'I relied on my family and friends to help me clean up my business'
Matthew Hughes was left devastated when flood waters came into his home and his pub.
The third generation publican's Co Galway premises was invaded by two feet of water from the nearby River Shiven two weeks ago in the wake of Storm Desmond.
Water cascaded through the back door of his family pub in Ballinamore Bridge, which he took over the running of in 2012. The same thing happened in 2009, but this time he had no insurance.
However, through the generosity of the local community as well as Mr Hughes's family, he was serving pints again just five days later after a massive clean-up.
"I opened in 2012, I fully committed to running the place. It's a family business," the father of one explained.
"I did it up to a standard that I was quite happy and proud of. And then on Sunday morning, I was thinking: 'What have I just wasted three or four years doing?' because I have no insurance.
"The whole family sat me down and said, 'Look, we'll get this back and we will do it quick'. It's phenomenal who came through the door to help.

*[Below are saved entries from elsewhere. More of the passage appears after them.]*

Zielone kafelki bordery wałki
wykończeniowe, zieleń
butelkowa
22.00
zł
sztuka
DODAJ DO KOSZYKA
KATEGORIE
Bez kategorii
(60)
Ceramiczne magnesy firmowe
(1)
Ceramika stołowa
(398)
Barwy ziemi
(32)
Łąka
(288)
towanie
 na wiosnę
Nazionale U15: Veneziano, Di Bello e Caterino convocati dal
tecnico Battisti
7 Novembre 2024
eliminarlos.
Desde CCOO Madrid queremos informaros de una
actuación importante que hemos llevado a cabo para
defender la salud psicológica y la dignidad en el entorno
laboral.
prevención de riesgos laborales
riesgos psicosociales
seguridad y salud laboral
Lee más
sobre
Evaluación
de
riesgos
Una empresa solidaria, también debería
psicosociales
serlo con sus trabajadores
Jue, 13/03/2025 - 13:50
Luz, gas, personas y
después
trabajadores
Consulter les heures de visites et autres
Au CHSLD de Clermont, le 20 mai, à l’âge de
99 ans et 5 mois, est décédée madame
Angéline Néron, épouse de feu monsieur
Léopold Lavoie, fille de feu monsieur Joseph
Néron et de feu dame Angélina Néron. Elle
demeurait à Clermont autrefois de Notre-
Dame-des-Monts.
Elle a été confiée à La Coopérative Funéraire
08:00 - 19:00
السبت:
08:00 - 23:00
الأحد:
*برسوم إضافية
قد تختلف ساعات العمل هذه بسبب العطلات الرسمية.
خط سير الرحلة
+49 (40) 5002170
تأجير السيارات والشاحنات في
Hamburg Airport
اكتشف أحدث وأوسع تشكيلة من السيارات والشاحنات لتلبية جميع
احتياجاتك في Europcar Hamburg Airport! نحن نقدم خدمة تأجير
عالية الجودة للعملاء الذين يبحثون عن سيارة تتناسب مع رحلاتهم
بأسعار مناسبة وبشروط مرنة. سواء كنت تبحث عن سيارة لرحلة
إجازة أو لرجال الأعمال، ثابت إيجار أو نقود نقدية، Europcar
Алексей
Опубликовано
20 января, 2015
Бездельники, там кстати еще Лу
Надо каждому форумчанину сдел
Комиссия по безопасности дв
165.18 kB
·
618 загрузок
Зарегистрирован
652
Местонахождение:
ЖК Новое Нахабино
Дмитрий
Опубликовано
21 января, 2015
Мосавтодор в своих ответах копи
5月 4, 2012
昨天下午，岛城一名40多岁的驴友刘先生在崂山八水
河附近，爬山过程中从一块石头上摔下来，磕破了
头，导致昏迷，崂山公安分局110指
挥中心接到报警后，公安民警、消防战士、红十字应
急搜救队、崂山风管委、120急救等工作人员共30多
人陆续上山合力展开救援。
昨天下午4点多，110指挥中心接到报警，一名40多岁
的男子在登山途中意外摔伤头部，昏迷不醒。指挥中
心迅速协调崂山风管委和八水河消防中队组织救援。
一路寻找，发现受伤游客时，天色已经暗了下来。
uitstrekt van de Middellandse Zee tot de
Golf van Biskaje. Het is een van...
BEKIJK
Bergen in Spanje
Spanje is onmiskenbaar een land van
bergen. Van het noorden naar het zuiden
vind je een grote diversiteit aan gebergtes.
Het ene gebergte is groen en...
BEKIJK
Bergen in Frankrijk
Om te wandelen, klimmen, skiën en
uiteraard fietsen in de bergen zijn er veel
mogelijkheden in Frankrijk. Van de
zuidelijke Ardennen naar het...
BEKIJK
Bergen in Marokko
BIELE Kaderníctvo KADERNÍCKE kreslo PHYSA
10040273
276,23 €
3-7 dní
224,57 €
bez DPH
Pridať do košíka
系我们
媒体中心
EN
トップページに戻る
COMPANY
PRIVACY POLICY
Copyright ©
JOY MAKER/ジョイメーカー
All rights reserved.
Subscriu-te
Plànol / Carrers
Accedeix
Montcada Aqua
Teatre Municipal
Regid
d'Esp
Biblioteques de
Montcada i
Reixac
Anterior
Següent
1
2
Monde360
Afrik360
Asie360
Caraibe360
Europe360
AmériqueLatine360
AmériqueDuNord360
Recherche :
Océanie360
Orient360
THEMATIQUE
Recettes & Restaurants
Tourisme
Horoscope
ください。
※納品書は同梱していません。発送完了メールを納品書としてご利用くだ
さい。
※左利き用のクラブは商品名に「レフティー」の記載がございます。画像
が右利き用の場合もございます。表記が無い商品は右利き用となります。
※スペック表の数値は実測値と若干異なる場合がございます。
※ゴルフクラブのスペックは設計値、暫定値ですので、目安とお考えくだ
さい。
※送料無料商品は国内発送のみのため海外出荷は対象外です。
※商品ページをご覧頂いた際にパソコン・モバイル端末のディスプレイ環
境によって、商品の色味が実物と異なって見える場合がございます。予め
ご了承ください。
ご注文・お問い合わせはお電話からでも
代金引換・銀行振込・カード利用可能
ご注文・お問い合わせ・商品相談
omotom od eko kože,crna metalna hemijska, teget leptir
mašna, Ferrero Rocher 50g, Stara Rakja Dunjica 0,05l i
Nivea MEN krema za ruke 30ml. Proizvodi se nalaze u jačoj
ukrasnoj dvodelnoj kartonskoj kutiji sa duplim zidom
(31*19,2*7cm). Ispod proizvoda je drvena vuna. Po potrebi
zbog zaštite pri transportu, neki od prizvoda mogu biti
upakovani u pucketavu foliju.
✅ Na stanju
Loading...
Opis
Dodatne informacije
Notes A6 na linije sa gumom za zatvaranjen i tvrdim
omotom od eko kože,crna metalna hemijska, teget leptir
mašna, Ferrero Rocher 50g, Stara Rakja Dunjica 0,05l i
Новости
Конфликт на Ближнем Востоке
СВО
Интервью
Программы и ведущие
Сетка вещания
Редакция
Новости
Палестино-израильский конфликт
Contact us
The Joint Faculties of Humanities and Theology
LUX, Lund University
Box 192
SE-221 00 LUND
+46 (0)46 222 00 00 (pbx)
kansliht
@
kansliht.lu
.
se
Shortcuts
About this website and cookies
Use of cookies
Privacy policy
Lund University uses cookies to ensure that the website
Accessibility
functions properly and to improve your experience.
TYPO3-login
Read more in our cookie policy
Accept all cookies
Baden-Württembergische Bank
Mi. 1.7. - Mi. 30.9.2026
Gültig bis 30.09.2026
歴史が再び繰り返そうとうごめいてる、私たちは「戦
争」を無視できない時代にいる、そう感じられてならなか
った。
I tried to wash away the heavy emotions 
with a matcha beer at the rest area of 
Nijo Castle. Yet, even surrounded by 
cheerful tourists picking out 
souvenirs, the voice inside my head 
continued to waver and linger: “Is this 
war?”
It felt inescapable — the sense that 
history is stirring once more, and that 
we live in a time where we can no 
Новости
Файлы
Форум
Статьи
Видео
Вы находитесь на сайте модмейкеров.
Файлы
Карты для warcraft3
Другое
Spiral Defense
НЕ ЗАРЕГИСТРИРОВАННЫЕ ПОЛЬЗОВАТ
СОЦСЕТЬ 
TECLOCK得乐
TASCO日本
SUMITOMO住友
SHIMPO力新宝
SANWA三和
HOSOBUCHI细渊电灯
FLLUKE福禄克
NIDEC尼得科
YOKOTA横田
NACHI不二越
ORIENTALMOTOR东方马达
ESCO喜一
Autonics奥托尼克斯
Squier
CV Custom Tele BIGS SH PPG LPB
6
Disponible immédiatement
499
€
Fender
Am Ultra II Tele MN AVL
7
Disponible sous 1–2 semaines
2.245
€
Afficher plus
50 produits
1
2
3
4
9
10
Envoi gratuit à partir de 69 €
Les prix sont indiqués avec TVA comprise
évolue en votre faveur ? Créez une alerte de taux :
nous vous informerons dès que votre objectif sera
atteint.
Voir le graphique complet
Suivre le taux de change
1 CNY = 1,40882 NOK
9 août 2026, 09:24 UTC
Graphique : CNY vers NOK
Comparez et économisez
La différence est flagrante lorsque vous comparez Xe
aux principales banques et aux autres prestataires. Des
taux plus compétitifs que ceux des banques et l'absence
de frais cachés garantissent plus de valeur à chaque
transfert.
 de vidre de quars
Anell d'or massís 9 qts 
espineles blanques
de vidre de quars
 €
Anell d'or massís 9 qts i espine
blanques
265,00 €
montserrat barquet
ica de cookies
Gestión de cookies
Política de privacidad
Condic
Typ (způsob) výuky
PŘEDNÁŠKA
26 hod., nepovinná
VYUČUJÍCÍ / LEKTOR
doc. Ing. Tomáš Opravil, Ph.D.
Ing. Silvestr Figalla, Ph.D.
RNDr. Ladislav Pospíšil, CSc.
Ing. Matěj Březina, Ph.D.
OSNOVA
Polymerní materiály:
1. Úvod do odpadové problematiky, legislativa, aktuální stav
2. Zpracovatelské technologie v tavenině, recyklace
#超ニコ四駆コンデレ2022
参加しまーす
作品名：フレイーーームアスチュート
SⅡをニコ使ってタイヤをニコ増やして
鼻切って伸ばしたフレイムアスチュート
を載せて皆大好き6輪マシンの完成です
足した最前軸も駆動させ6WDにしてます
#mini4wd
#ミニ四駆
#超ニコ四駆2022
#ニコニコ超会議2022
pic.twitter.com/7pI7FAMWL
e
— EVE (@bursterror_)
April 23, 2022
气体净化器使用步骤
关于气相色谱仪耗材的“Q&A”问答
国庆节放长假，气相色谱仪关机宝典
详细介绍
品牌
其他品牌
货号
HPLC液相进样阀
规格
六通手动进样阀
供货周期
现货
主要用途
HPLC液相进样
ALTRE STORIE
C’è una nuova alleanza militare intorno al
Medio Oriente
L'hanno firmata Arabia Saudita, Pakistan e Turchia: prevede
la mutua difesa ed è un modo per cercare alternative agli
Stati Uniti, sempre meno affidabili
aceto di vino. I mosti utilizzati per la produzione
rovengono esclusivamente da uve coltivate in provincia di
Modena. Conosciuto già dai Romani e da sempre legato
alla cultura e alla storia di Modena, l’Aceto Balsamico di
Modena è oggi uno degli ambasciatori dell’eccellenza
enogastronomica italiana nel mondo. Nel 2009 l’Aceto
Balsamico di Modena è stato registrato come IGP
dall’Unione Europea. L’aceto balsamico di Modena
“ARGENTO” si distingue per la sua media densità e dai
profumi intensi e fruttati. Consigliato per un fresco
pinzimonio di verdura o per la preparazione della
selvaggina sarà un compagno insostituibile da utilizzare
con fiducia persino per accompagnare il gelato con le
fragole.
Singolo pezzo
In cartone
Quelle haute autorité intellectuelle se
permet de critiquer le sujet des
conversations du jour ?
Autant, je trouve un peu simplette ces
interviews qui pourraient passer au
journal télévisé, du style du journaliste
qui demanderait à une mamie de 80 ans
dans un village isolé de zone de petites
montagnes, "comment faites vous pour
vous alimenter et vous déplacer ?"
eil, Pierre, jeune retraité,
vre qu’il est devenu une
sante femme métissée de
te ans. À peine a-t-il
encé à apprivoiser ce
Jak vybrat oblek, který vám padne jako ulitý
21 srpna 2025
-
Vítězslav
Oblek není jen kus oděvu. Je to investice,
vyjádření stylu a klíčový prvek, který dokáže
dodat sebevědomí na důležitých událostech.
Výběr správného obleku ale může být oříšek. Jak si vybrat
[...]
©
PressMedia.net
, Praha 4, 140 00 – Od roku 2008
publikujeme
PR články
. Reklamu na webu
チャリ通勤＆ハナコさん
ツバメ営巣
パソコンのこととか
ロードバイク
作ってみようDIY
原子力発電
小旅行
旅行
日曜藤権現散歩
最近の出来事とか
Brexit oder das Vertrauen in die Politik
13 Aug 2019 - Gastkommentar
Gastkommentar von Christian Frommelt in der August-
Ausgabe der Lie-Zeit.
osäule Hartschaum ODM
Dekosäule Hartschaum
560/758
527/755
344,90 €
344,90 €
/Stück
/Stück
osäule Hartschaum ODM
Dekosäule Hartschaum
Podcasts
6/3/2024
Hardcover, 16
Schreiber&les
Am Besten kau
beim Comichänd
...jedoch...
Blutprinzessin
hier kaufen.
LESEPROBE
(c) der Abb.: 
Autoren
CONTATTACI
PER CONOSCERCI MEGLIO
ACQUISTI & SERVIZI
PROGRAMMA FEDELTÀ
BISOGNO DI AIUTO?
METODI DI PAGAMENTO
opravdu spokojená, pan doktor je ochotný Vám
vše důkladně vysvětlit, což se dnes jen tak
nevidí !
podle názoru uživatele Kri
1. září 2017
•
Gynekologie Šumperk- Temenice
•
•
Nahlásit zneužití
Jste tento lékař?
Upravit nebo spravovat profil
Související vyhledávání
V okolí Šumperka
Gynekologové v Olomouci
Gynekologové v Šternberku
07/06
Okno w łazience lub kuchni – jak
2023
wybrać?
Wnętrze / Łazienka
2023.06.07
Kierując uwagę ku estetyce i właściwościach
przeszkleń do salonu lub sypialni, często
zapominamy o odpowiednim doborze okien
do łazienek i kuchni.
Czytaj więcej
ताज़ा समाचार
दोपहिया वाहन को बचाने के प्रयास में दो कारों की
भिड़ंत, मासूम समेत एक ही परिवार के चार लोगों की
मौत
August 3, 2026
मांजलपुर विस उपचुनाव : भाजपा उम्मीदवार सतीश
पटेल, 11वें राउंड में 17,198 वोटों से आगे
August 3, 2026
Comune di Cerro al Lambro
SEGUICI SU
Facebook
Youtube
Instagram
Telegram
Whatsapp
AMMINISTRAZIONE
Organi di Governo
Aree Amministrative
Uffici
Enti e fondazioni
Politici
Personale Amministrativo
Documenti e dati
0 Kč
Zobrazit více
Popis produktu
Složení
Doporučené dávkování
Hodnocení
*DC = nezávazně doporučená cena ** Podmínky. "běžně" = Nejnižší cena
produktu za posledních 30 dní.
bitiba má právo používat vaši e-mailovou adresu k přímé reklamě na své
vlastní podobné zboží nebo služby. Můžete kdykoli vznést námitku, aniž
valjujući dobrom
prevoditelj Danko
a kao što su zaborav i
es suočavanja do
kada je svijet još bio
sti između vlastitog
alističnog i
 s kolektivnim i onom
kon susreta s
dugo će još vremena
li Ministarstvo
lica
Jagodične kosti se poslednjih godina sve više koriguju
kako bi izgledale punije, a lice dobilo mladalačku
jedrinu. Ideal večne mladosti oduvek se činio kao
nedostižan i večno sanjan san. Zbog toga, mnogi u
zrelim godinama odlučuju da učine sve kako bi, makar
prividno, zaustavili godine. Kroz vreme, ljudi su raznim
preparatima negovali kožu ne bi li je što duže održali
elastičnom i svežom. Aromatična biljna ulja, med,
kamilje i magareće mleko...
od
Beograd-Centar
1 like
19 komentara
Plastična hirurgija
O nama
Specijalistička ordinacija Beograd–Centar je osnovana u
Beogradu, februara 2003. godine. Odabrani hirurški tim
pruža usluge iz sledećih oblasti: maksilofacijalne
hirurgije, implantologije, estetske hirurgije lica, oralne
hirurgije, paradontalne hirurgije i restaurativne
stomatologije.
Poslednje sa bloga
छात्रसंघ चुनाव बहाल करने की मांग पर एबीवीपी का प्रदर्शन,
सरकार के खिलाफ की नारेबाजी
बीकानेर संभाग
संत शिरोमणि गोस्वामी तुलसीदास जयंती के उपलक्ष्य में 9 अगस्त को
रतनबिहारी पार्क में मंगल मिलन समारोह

It spurred me on."
Mr Hughes also welcomed the committee recommendation that the Central Bank needs to carry out an investigation into how insurance companies decide homes that are at risk of flooding.
He is also a member of the Vintners' Federation of Ireland (VFI), who praised the Government's "swift action" to support businesses affected by the recent flooding.
But the VFI is now calling on Environment Minister Alan Kelly to instruct local authorities to give businesses hit by floods a 12-month exemption from rates.